**EXERCISE REQUIREMENTS:** Reproduce the items verbatim, starting with the first line and ending after the line that contains "իրավիճակը, տեղեկատվական".

(Items from a data source)
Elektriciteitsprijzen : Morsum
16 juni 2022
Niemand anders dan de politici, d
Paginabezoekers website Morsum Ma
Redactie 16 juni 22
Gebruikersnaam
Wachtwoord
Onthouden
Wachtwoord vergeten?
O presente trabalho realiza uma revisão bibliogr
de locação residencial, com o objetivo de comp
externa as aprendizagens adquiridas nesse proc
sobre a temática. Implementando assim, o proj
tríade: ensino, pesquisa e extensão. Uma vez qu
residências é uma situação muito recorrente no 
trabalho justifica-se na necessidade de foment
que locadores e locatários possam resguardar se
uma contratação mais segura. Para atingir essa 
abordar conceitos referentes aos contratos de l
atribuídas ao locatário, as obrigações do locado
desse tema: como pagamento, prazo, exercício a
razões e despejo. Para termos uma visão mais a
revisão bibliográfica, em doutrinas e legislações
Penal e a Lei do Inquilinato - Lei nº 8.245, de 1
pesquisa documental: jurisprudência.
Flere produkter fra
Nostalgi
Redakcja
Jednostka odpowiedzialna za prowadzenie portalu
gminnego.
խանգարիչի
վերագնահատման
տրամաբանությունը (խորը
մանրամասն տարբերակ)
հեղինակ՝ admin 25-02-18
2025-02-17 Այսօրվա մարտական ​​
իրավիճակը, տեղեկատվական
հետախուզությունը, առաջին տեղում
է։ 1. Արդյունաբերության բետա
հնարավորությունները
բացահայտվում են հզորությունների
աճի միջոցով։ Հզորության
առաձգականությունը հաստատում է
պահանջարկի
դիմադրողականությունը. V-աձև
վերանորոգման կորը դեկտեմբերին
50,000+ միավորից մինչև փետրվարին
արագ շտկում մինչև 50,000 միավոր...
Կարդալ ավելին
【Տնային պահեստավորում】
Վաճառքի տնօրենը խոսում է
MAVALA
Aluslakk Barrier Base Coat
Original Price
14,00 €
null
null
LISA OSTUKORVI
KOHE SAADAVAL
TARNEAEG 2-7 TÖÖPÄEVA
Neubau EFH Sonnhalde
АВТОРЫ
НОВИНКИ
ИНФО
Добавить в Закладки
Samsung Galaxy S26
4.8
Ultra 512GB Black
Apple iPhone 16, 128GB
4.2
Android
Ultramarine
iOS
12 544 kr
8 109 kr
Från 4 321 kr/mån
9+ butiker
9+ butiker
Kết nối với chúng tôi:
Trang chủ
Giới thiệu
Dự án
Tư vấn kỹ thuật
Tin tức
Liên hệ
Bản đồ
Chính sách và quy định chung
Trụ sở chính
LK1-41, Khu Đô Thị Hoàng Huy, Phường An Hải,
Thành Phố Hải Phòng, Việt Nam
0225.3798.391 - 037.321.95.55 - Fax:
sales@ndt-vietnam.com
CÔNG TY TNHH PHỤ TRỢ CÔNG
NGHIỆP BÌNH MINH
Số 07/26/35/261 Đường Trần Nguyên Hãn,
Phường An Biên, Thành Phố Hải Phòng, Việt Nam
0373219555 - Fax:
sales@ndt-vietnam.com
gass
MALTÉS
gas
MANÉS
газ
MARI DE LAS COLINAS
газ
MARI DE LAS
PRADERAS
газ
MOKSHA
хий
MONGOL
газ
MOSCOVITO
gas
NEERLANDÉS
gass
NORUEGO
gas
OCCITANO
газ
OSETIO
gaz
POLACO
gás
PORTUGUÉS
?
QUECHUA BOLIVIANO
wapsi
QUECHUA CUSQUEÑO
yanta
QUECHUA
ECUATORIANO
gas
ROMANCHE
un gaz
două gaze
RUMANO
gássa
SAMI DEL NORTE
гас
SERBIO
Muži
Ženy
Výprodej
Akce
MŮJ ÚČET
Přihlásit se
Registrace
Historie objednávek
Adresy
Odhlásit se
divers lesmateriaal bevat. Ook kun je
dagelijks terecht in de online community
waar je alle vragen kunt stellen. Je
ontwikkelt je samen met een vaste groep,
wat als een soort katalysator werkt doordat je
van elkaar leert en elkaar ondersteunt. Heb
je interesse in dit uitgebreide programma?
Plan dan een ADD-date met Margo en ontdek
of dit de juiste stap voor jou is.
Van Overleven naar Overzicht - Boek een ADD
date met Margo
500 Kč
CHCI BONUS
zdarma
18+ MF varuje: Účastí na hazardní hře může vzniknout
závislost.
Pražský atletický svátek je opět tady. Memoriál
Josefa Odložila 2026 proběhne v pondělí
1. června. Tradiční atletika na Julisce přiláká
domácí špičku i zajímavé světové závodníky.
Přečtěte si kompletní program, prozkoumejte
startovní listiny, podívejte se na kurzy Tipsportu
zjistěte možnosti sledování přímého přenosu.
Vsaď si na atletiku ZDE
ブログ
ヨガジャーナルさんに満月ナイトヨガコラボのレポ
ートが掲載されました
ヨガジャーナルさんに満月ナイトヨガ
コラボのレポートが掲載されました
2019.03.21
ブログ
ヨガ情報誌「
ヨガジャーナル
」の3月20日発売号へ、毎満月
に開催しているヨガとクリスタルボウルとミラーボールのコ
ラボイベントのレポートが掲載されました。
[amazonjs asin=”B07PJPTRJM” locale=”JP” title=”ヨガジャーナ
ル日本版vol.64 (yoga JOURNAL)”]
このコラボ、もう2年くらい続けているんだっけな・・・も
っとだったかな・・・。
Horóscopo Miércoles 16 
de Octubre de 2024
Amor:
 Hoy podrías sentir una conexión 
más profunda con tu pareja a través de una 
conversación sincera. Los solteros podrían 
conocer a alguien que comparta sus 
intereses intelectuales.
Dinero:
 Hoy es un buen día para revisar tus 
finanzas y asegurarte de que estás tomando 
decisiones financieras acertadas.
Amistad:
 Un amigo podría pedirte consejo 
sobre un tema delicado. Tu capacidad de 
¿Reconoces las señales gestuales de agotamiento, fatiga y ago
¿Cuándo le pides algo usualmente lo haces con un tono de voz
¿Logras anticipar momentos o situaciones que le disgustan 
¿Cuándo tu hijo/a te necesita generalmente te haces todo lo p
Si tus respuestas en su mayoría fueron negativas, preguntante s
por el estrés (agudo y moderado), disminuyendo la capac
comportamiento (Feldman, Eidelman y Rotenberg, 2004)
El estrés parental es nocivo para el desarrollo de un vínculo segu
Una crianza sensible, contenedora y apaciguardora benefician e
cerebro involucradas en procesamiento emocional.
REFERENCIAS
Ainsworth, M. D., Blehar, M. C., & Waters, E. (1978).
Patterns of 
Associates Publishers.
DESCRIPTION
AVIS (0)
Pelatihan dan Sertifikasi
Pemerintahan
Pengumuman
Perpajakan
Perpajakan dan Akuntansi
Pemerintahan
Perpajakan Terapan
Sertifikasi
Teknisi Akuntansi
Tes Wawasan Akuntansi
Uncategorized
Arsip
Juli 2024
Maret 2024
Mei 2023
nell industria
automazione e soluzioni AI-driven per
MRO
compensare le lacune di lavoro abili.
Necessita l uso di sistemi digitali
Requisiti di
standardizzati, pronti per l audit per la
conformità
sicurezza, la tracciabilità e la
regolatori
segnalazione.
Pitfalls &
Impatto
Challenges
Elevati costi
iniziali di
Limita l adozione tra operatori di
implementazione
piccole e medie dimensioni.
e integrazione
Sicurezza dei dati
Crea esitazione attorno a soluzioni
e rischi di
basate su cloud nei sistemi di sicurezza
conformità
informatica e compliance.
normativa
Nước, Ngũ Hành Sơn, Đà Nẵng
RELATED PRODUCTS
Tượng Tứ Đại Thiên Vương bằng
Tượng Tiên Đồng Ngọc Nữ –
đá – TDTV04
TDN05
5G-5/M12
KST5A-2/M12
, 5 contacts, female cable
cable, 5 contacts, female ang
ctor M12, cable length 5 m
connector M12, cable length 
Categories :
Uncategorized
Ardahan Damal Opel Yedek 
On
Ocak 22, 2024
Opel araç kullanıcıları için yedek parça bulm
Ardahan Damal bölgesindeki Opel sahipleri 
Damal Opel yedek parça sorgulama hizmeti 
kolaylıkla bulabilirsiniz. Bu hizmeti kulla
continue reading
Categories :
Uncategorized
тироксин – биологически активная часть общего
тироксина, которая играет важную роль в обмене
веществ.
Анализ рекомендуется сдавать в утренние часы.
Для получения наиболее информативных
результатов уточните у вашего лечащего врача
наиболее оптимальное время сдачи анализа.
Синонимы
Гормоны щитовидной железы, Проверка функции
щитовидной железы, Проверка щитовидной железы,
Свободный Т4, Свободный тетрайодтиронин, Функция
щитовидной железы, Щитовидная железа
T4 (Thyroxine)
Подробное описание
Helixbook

**TASK SOLUTION:**
Elektriciteitsprijzen : Morsum
16 juni 2022
Niemand anders dan de politici, d
Paginabezoekers website Morsum Ma
Redactie 16 juni 22
Gebruikersnaam
Wachtwoord
Onthouden
Wachtwoord vergeten?
O presente trabalho realiza uma revisão bibliogr
de locação residencial, com o objetivo de comp
externa as aprendizagens adquiridas nesse proc
sobre a temática. Implementando assim, o proj
tríade: ensino, pesquisa e extensão. Uma vez qu
residências é uma situação muito recorrente no 
trabalho justifica-se na necessidade de foment
que locadores e locatários possam resguardar se
uma contratação mais segura. Para atingir essa 
abordar conceitos referentes aos contratos de l
atribuídas ao locatário, as obrigações do locado
desse tema: como pagamento, prazo, exercício a
razões e despejo. Para termos uma visão mais a
revisão bibliográfica, em doutrinas e legislações
Penal e a Lei do Inquilinato - Lei nº 8.245, de 1
pesquisa documental: jurisprudência.
Flere produkter fra
Nostalgi
Redakcja
Jednostka odpowiedzialna za prowadzenie portalu
gminnego.
խանգարիչի
վերագնահատման
տրամաբանությունը (խորը
մանրամասն տարբերակ)
հեղինակ՝ admin 25-02-18
2025-02-17 Այսօրվա մարտական ​​
իրավիճակը, տեղեկատվական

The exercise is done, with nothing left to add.